*What this task involves:* Summarize the text about the OpenShift Test Platform team in two sentences.

[[ Text shown open ]]

The OpenShift Test Platform team at Red Hat maintains and operates the CI system for OpenShift. This includes maintaining and enhancing: the kubernetes/test-infra, all of the openshift/ci-tools that go into running a CI system, documentation for the system in openshift/ci-docs, and certain aspects of the CI configuration in openshift/release.
This necessitates that the team review and approve PRs in the preceding repos from contributors both inside and outside of the team itself. The team wants to provide a quick and easy experience for contributors and strives to provide PR reviews in a timely manner. This lofty goal makes relying on GitHub's chatty notification system difficult and distracting.

[[ Text shown closed ]]
[[ Extracted data open ]]

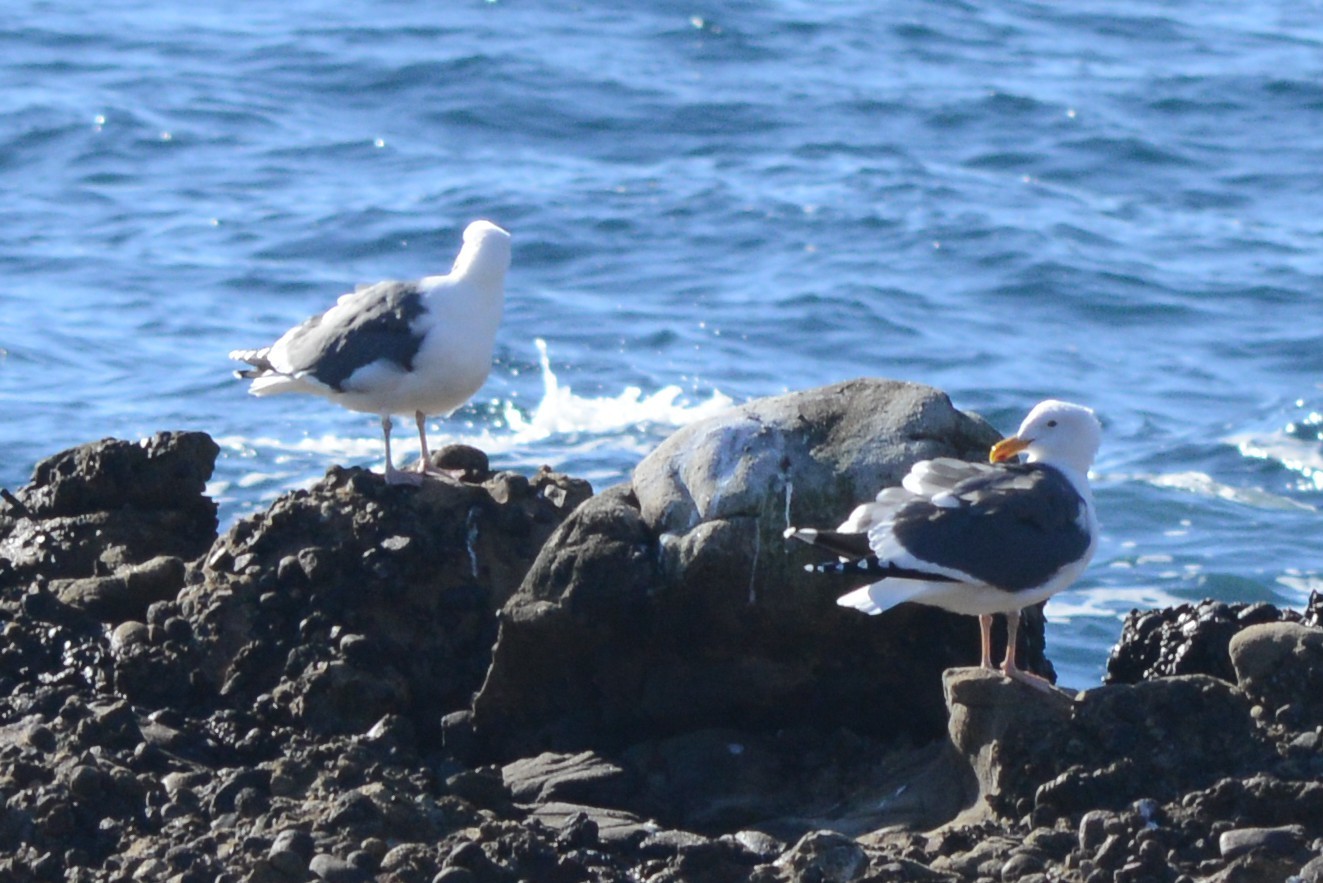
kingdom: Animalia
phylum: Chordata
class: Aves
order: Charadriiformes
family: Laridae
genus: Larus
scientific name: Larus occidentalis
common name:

[[ Extracted data closed ]]

*Solution to this exercise:* The OpenShift Test Platform team at Red Hat maintains and operates the CI system for OpenShift, including kubernetes/test-infra, openshift/ci-tools, the documentation in openshift/ci-docs, and certain aspects of the CI configuration in openshift/release. The team must review and approve PRs in these repos from contributors inside and outside the team, and its goal of timely reviews makes relying on GitHub's chatty notification system difficult and distracting.